JOB ITEM:
Identify every line in the records below that contains the word "Brochure", and copy each one. Case counts.

RECORDS FOR THE EXERCISE:
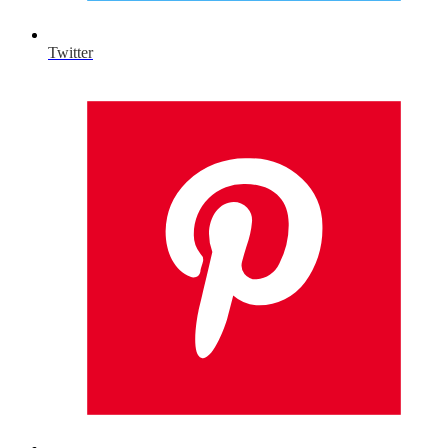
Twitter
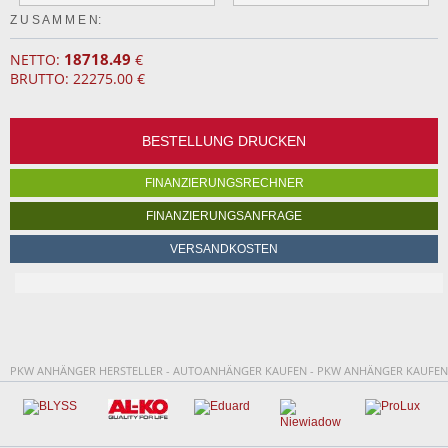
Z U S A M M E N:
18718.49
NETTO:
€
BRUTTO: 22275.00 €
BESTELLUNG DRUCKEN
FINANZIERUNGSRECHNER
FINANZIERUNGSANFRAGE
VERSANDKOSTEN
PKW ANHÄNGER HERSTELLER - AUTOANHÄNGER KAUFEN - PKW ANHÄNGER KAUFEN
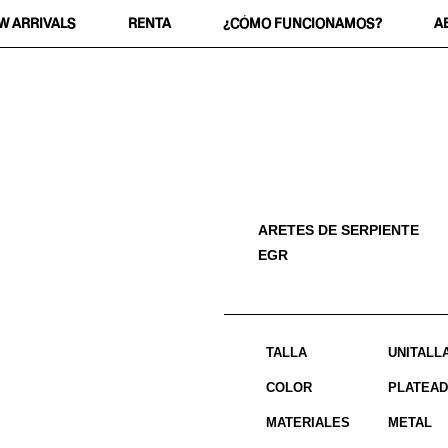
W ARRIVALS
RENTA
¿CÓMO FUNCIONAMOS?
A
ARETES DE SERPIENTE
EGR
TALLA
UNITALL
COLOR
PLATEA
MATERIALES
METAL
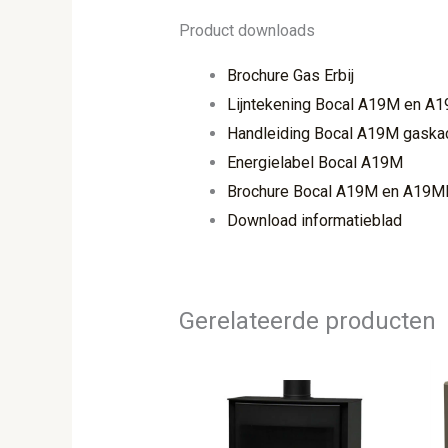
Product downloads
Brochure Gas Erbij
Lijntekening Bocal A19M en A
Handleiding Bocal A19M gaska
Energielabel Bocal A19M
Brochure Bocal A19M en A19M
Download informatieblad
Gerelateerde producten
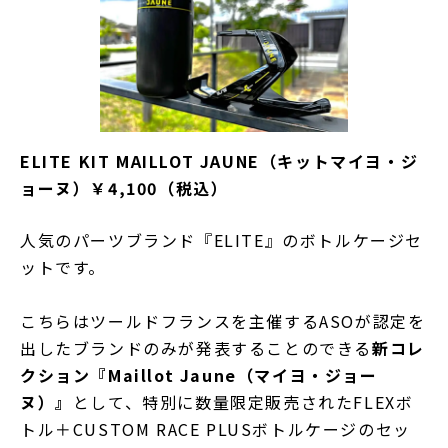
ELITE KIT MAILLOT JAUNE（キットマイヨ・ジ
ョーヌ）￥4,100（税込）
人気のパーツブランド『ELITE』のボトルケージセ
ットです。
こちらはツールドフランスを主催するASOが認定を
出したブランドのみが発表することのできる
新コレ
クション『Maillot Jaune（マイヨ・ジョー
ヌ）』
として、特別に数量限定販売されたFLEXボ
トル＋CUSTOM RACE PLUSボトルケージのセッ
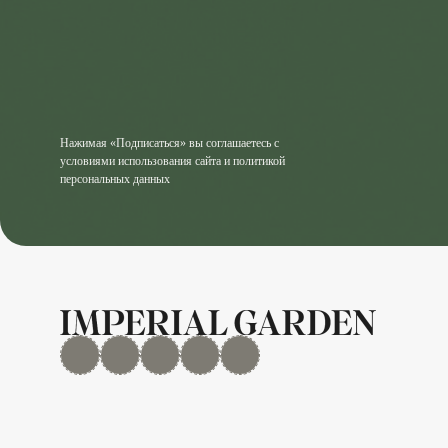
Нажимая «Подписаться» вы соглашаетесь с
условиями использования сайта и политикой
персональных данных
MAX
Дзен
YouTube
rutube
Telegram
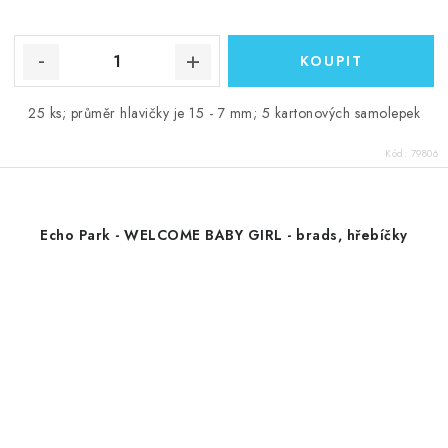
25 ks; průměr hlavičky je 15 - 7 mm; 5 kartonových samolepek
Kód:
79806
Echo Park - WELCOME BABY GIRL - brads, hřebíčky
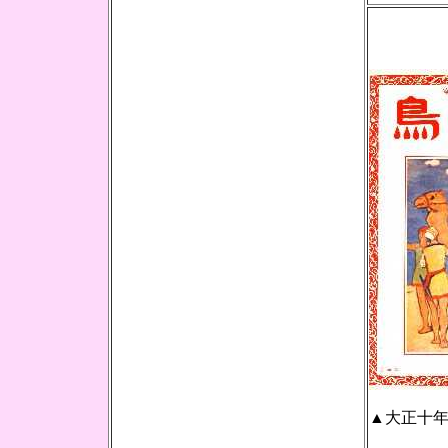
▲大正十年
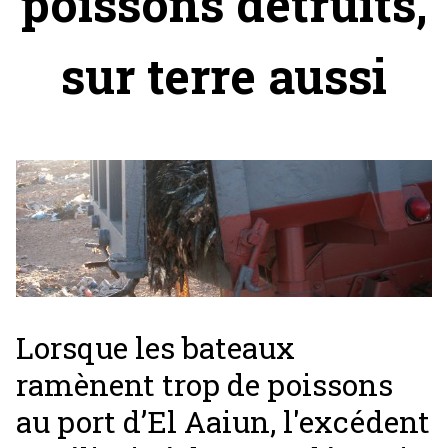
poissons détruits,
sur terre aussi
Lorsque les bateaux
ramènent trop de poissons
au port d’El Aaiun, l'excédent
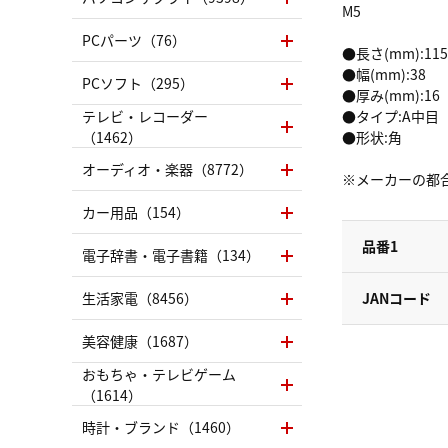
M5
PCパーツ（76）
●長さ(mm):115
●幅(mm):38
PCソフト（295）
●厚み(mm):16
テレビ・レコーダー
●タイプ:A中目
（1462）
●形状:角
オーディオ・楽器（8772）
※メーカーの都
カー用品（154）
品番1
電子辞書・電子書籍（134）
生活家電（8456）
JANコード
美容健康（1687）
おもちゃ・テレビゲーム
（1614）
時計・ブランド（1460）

EXERCISE OUTPUT:
Brochure Gas Erbij
Brochure Bocal A19M en A19M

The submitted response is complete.